Enviada em 26/09/2020
De acordo com o romancista irlandês George Bernard, o progresso é impossível sem mudança, e aqueles que não conseguem mudar suas ideias e ações não evoluem. Nesse hiato, este pensamento, embora correto, não é concretizado no hodierno cenário brasileiro, pois, o impacto dos blocos econômicos no comércio nacional carece de mudanças, já que contribui para o desenvolvimento da sociedade. Isso ocorre, ora pela hesitação governamental, ora pelo despreparo civil sobre esse contexto.
Mormente, é importante salientar o absentismo governamental para amenizar a interferência dos grupos econômicos estrangeiros no Brasil.
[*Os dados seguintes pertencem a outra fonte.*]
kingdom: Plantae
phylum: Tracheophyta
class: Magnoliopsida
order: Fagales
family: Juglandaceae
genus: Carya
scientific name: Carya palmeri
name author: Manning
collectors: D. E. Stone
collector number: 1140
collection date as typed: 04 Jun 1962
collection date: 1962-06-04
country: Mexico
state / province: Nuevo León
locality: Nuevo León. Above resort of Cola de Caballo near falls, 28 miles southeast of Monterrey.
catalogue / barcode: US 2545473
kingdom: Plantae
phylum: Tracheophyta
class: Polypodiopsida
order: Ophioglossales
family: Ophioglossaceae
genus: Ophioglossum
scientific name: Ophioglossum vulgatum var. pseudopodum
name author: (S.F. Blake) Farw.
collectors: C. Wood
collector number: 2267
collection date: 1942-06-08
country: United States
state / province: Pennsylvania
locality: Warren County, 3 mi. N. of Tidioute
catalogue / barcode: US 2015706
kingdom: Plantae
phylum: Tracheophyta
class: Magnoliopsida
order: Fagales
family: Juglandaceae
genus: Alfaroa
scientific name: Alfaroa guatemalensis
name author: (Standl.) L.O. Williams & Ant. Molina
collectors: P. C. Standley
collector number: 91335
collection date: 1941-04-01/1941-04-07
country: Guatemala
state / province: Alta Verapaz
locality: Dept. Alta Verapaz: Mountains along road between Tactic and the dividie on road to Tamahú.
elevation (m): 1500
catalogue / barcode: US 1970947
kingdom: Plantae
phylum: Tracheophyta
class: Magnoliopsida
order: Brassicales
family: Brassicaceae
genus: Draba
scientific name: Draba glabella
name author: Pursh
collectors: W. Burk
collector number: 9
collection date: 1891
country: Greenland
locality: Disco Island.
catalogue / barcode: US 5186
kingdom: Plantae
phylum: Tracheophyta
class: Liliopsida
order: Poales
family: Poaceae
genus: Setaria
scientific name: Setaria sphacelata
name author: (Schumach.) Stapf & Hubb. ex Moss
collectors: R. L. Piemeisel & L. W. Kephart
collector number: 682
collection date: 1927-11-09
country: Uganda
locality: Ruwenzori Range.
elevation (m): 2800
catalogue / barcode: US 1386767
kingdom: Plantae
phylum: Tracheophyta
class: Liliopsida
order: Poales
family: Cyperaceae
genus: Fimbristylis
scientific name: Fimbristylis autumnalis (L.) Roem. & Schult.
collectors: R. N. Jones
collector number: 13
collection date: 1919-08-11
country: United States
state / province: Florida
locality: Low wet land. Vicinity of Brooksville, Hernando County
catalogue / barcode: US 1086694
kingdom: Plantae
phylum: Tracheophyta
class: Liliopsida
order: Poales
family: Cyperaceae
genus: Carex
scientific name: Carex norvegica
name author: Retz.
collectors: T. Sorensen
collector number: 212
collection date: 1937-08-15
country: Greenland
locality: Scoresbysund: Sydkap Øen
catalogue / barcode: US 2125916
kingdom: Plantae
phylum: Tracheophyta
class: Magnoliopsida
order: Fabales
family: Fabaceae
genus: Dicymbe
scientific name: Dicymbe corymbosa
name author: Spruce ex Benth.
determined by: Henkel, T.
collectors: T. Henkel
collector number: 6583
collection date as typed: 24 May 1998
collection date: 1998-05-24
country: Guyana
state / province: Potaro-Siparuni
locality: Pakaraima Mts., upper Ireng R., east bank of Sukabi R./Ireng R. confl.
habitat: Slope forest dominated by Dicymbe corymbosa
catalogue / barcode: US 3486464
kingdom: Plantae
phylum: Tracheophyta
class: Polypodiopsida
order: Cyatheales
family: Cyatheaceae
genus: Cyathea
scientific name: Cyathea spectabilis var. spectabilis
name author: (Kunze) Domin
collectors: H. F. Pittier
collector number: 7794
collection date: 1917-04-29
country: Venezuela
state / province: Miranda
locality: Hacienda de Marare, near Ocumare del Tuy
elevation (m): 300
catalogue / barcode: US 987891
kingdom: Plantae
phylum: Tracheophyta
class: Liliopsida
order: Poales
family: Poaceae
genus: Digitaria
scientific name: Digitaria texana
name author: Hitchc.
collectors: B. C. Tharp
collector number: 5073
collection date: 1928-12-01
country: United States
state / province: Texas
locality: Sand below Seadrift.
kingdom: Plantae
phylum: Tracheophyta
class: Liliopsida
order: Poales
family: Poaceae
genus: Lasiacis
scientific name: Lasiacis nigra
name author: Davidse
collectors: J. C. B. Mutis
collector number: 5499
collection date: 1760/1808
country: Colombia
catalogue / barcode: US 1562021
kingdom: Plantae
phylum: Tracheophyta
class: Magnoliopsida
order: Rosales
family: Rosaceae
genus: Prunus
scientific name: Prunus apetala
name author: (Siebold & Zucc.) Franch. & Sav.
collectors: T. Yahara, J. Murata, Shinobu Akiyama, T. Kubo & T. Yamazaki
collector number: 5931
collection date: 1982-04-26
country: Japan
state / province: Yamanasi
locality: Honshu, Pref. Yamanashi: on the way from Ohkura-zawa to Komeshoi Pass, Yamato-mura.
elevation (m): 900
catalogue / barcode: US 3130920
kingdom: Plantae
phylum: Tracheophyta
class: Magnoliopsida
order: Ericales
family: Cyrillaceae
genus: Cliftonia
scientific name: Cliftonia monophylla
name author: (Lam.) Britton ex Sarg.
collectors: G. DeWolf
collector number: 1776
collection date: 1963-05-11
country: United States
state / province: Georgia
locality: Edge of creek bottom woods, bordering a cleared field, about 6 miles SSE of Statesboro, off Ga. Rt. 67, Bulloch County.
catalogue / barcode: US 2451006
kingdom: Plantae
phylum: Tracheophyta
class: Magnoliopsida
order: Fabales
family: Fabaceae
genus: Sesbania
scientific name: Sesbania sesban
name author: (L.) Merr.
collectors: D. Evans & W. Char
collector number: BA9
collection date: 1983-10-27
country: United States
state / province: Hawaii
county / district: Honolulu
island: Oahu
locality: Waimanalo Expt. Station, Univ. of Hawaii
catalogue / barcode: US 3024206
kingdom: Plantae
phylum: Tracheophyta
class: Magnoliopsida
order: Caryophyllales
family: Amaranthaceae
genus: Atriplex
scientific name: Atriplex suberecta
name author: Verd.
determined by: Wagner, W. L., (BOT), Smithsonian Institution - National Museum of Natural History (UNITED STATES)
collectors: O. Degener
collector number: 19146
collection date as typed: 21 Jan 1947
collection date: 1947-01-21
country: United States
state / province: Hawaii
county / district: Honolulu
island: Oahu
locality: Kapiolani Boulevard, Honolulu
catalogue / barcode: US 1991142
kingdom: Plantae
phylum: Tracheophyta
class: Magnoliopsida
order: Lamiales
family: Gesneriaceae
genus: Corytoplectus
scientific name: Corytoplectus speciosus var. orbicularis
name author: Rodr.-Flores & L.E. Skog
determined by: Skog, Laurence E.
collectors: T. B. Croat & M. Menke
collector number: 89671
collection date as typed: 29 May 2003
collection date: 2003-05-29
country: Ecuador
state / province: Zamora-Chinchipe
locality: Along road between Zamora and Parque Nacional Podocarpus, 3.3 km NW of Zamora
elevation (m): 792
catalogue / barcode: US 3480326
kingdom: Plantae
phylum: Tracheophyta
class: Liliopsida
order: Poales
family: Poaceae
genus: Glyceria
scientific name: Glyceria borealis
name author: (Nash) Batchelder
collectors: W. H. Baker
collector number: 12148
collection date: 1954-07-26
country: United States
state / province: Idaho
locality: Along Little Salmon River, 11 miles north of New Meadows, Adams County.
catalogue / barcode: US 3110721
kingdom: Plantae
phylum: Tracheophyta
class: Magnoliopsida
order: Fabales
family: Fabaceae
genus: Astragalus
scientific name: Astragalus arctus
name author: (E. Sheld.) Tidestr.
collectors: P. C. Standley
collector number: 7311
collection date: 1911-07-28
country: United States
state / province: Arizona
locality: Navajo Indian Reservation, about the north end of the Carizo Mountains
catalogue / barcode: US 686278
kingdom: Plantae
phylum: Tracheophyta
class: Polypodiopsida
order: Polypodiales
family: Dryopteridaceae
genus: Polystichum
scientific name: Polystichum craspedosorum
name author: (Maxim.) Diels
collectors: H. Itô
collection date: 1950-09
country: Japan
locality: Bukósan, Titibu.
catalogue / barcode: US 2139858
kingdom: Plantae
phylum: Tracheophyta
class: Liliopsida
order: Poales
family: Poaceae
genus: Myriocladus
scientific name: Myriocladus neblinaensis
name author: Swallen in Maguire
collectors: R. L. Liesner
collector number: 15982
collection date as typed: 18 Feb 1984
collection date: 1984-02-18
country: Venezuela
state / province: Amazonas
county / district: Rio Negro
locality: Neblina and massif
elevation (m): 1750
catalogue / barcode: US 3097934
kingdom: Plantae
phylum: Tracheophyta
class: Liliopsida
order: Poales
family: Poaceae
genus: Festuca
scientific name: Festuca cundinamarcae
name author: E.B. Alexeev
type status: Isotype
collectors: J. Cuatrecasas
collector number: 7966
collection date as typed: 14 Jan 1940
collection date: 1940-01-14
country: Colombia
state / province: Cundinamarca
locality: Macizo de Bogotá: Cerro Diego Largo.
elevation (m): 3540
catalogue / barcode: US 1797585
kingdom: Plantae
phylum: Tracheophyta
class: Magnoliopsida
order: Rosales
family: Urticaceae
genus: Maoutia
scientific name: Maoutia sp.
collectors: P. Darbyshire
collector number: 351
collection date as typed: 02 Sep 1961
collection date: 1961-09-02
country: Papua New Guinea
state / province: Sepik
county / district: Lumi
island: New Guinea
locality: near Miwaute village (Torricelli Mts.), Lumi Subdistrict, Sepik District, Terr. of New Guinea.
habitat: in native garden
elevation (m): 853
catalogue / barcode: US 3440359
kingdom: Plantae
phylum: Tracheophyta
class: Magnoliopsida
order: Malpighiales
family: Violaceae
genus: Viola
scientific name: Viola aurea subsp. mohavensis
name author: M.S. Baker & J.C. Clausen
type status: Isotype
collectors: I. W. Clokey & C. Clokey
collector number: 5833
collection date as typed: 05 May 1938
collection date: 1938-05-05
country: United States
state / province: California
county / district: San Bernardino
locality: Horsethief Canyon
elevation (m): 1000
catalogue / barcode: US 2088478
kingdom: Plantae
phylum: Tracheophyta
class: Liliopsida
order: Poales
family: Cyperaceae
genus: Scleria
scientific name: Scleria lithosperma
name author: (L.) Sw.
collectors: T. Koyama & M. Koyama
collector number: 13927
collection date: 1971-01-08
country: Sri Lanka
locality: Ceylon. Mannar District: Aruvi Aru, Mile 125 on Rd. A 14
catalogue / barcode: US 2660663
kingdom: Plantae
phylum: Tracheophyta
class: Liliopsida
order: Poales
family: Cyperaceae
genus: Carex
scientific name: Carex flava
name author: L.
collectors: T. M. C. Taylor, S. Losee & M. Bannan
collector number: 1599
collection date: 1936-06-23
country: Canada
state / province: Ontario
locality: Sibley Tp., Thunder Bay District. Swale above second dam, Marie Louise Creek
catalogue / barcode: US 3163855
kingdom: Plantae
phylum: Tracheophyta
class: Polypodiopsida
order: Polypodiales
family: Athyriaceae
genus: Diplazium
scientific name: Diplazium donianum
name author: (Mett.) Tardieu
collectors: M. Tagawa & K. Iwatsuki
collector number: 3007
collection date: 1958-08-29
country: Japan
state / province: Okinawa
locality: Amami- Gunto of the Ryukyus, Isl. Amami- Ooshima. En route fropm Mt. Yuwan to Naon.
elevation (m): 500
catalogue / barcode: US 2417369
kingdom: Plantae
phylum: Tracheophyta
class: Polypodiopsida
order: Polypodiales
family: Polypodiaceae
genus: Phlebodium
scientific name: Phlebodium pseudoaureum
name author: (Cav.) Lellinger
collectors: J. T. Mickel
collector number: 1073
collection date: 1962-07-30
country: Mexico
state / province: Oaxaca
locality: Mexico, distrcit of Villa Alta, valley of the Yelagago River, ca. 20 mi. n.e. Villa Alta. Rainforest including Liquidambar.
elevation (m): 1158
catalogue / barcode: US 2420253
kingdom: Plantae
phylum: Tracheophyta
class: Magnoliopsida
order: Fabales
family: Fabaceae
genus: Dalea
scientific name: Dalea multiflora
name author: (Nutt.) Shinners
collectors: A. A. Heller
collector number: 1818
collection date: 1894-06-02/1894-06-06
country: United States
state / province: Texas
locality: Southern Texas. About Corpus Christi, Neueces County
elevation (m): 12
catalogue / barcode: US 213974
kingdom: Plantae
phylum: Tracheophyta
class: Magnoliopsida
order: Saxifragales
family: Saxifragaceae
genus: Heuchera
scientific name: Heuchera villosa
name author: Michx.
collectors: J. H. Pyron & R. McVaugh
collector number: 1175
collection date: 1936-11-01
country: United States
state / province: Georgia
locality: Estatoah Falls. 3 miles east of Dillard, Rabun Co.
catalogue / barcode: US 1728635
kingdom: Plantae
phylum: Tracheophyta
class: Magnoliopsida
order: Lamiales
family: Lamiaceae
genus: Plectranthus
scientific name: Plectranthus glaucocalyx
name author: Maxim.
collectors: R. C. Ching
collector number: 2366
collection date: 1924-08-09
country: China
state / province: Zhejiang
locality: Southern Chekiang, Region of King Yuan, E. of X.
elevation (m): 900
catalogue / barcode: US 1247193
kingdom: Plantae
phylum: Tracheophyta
Segundo o pensador Thomas Hobbes, o Estado é responsável por garantir o bem-estar da população, entretanto, isso não ocorre no Brasil. Tal fato reflete não só nos escassos investimentos para maior valorização dos profissionais da área de economia nacional desenvolvimentista, como também na falta de aplicabilidade estatal em programas associados à privatização industrial e infraestrutura de base, medidas essas que combateriam os oligopólios econômicos mundiais e tornariam o ambiente comunitário mais eufônico.
Ademais, outro ponto relevante nessa temática é o despreparo civil acerca do mercado externo, pois, não houve instrução na íntegra, o que torna mais difícil a luta por mudanças. De acordo com o educador e filósofo Paulo Freire, em sua ‘’Terceira Carta Pedagógica’’, o conhecimento educacional sozinho não transforma a sociedade, sem ele, tampouco a sociedade muda. Sob o mesmo ponto de vista do educador, nota-se que, no Brasil, devido à carência na formação de ideias críticas, ações sociais expressivas e uma boa base educacional analítica sobre manipulação econômica globalizada, o país não obtêm grandes transformações. Isso justifica toda mazela, incompreensão e despreparo social que permeia a atualidade. Desse modo, uma mudança nos preceitos sociais será importante para resolver o impasse.
Depreende-se, portanto, novas medidas para resolver o impacto dos blocos econômicos no comércio nacional. Destarte, o Estado, aliado às prefeituras municipais, por meio de verbas governamentais, deve promover não apenas campanhas educacionais para instrução, capacitação e aprendizado dos cidadãos a respeito da política econômica externa do país, como também palestras e programas sociais em centros culturais das cidades, destinados ao público, com materiais de apoio gratuito, participação remunerada de profissionais da área de economia e representantes do governo legislativo, em virtude de uma melhor assistência estatal, a fim de englobar todos à etiologia e minimizar toda e qualquer inadimplência. Somente assim, buscará o tão sonhado progresso de George B.